[Updated 8/7/2015, 6:16 p.m. See below.] Swallow Solutions has raised $1.1 million from investors to make a stronger push into the market with its device intended to boost the rehabilitation regimen of patients trying to overcome swallowing disorders by strengthening their mouth and throat muscles.
The funding round was led by the Wisconsin Super Angel Fund, with participation by previous investors Venture Management, BrightStar Wisconsin Foundation, Wisconsin Investment Partners, NEW Capital Fund, Gen6 Capital Partners, company founder JoAnne Robbins, and several individuals.
Madison, WI-based Swallow has now raised a total of $4.2 million from investors, CEO Eric Horler says. [This paragraph was updated to reflect a more up-to-date investment capital total.]
The company, which has eight employees, received FDA clearance in April 2014 to sell a more advanced version of its original medical device. It now has more than 100 customers in more than 30 states—primarily acute care hospitals and skilled nursing facilities. Swallow gained that initial traction with a small sales staff and contracts with distributors, but the new money should help take the business to the next level, Horler says. Plans include adding clinical specialists to the sales team and potentially hiring more direct sales reps around the country, he says.
“This additional cash infusion, I really believe, is what we need to get this company growing quite quickly,” Horler tells Xconomy. “I’m very excited about it.”
Swallow was founded in 2004 by Robbins, a University of Wisconsin-Madison medicine professor in the division of gastroenterology and hepatology. For years, Robbins has been researching dysphagia—difficulty swallowing often caused by weak mouth and throat muscles.
The condition is sometimes associated with stroke, neurological disorders, or head and neck cancer, Swallow says, and it’s becoming more prevalent as the population ages. Difficulty swallowing can cause food and liquid to get into the lungs, potentially resulting in pneumonia.
Treatment options include modified diets, featuring things like special thick beverages that take longer to travel from the mouth into the stomach, thereby giving the body more time to protect the windpipe, Horler says. Patients can also use techniques like tucking their chin when they swallow or tilting their head to one side to reduce the chances of the food going down the wrong pipe. But in some extreme cases, patients might be left with no option but to be fed via tubes.
None of those options solve the root of the problem, Horler says.
Robbins, in searching for better treatment options for dysphagia, became a leading advocate for “lingual strengthening—basically like physical therapy for your mouth,” Horler says. In clinical tests, including a study of 10 stroke patients, she found that a two-month regimen involving pressing the tongue against the roof of the mouth could strengthen the muscles enough to improve the ability to swallow.
Building off of her research, Swallow designed a device to guide the oral muscle therapy and better track its progress. A custom-molded mouthpiece is placed on the roof of the mouth. The tongue then presses against the mouthpiece, which has multiple sensors that measure pressure at different points on the tongue. These sensors transmit the information through a cord to a connected device that displays the performance in real-time and helps healthcare providers understand which muscles are getting stronger and which ones need more work.

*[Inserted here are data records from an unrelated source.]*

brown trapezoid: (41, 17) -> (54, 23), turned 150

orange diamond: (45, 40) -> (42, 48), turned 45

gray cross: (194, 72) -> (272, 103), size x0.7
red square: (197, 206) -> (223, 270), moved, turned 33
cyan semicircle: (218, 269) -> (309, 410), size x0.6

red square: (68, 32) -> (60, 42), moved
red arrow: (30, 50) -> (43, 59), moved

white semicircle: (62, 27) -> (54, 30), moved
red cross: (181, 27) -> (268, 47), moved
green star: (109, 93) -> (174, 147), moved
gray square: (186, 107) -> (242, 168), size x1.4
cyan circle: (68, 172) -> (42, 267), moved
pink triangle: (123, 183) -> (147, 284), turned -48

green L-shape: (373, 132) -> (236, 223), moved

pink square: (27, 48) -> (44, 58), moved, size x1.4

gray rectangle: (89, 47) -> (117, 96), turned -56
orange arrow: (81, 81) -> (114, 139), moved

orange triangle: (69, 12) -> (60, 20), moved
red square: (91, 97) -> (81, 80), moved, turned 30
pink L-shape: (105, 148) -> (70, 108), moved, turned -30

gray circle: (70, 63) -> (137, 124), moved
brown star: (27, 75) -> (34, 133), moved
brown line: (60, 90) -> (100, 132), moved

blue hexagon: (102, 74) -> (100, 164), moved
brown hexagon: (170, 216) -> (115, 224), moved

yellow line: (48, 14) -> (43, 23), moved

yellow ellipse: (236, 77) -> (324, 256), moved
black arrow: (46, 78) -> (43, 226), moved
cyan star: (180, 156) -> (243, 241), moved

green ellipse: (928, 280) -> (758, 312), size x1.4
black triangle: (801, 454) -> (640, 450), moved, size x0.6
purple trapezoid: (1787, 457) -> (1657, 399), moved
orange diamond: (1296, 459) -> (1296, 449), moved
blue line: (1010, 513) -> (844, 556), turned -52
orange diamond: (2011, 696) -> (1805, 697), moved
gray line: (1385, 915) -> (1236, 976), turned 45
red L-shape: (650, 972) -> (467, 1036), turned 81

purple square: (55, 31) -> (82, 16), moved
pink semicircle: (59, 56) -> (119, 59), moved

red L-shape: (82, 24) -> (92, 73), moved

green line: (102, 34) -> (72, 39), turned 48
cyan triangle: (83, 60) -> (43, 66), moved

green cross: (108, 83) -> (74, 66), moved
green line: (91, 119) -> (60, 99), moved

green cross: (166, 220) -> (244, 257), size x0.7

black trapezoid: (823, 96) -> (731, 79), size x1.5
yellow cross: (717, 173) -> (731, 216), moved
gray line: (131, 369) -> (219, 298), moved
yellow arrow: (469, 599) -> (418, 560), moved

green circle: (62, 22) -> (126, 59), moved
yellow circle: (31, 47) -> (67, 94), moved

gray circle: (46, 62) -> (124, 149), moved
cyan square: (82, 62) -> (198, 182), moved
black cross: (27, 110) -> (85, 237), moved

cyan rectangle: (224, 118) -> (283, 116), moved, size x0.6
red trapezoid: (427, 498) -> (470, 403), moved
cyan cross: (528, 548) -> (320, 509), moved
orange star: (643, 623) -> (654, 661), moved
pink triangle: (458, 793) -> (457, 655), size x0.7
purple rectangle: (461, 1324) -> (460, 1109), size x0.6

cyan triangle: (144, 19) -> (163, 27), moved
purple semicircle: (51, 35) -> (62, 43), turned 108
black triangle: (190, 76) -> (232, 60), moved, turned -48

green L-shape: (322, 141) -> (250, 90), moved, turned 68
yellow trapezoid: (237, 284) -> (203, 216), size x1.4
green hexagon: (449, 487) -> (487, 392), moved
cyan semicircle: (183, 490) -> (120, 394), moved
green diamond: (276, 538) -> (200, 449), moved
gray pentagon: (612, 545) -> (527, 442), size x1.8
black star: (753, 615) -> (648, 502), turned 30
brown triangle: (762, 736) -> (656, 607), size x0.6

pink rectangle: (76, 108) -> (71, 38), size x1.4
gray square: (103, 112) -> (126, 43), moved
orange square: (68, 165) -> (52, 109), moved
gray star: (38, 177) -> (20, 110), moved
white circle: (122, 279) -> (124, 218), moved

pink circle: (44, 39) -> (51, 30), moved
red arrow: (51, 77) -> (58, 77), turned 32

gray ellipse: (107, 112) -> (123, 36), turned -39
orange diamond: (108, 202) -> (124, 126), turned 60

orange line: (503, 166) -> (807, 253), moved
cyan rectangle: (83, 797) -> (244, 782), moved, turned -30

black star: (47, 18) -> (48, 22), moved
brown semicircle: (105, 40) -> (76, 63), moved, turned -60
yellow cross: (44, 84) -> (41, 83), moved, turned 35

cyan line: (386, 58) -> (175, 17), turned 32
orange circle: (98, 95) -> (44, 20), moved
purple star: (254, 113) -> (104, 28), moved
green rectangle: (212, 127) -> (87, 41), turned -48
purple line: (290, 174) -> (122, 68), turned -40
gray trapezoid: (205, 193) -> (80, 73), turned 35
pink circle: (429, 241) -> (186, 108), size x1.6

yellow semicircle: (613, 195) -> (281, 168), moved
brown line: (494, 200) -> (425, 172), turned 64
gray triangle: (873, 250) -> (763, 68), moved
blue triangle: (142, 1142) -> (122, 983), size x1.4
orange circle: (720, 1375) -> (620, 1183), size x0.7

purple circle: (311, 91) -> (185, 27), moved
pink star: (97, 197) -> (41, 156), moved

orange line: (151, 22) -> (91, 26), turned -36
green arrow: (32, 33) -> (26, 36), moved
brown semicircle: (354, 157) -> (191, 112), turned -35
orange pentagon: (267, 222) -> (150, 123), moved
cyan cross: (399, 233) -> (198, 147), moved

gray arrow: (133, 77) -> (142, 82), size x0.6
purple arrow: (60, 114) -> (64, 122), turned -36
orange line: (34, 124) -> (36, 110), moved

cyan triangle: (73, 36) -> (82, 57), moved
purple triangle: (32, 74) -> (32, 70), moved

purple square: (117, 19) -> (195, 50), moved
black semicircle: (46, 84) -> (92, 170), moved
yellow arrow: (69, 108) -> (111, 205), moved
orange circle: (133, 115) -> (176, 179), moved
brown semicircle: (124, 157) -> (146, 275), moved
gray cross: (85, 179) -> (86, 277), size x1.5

Swallow launched its first-generation product in mid-2012 and sold about 75 units before it stopped marketing the system in late 2013, as it prepared to launch the second version, Horler says. The upgrades in the successor product include more advanced pressure sensors, software that’s easier to use, and a cloud-based data management system that allows caregivers to remotely monitor patients’ progress as they perform therapy at home.
The mouthpiece costs $300, and the full product package, which includes a touchscreen device, costs $3,000, Horler says. Swallow also charges a one-time fee of $850 for access to the cloud-based data management system.
Swallow has applied to the Centers for Medicare & Medicaid Services to get federal insurance to cover purchases of its products, Horler says. He hopes to get an answer by early next year.
Meanwhile, Swallow is also developing its own line of thickened beverage products for people with swallowing disorders. The beverages are meant to prevent dehydration and avoid food and liquid going down the wrong pipe. Swallow has licensed patents from the Wisconsin Alumni Research Foundation related to such beverages, Horler says, and is conducting further research before it begins selling the products. That R&D work is being funded by $300,000 in grants, as well as some of the new money from investors, he says.
“What is amazing to me is the impact of being able to swallow on your day-to-day life,” Horler says. “Think about living in a world where you couldn’t go have a cup of coffee with someone, you couldn’t have lunch with someone … without being embarrassed about your inability to swallow or that you have to eat specialized foods or do something weird at the table.”
“There’s a real emotional side to what we’re doing that I just kind of want to highlight,” he adds. “It’s what really drives us everyday.”